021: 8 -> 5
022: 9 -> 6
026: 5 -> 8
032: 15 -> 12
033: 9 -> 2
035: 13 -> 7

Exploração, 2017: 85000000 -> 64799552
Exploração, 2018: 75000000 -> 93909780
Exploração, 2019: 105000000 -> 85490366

——————————

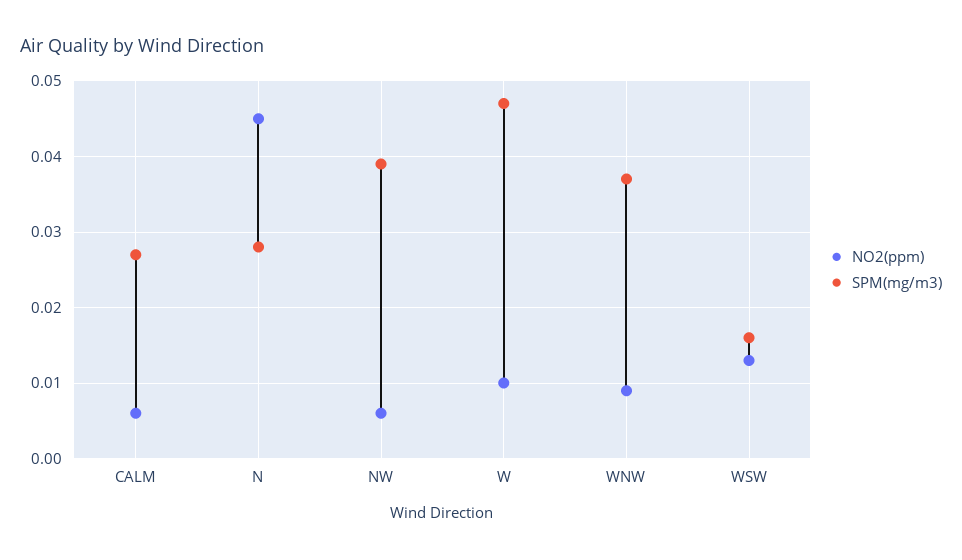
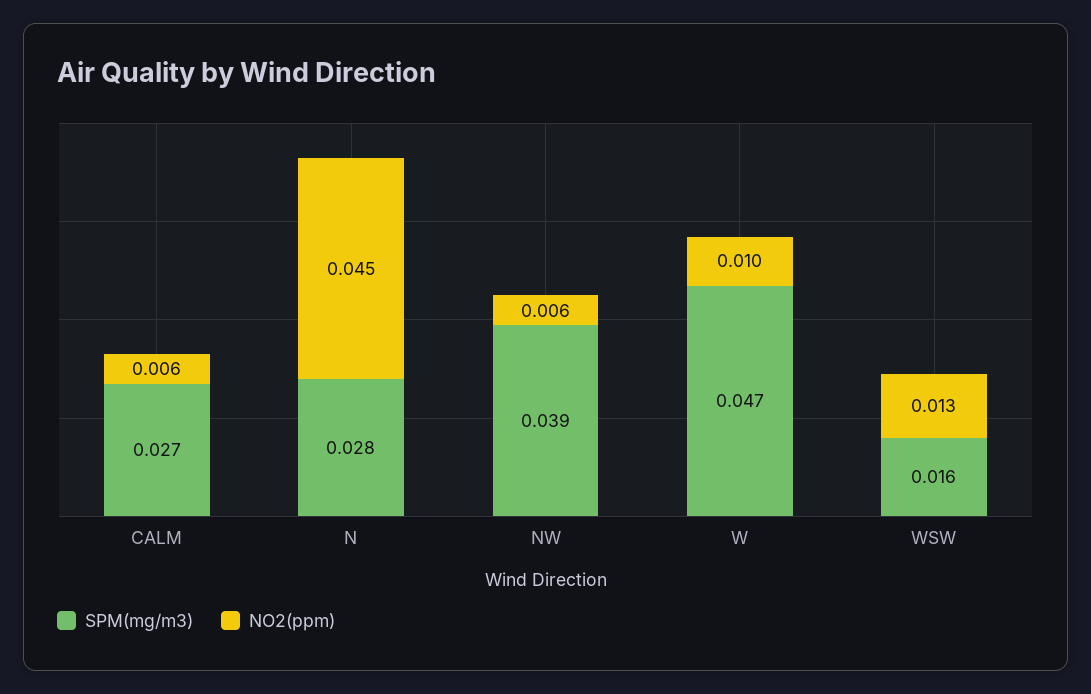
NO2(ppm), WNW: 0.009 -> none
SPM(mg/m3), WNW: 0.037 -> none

——————————

Out of the data above, give again only the lines starting at the one holding "Exploração, 2017: 85000000 -> 64799552" and ending at the one holding "Exploração, 2019: 105000000 -> 85490366", unchanged.

*WORKED SOLUTION*.
Exploração, 2017: 85000000 -> 64799552
Exploração, 2018: 75000000 -> 93909780
Exploração, 2019: 105000000 -> 85490366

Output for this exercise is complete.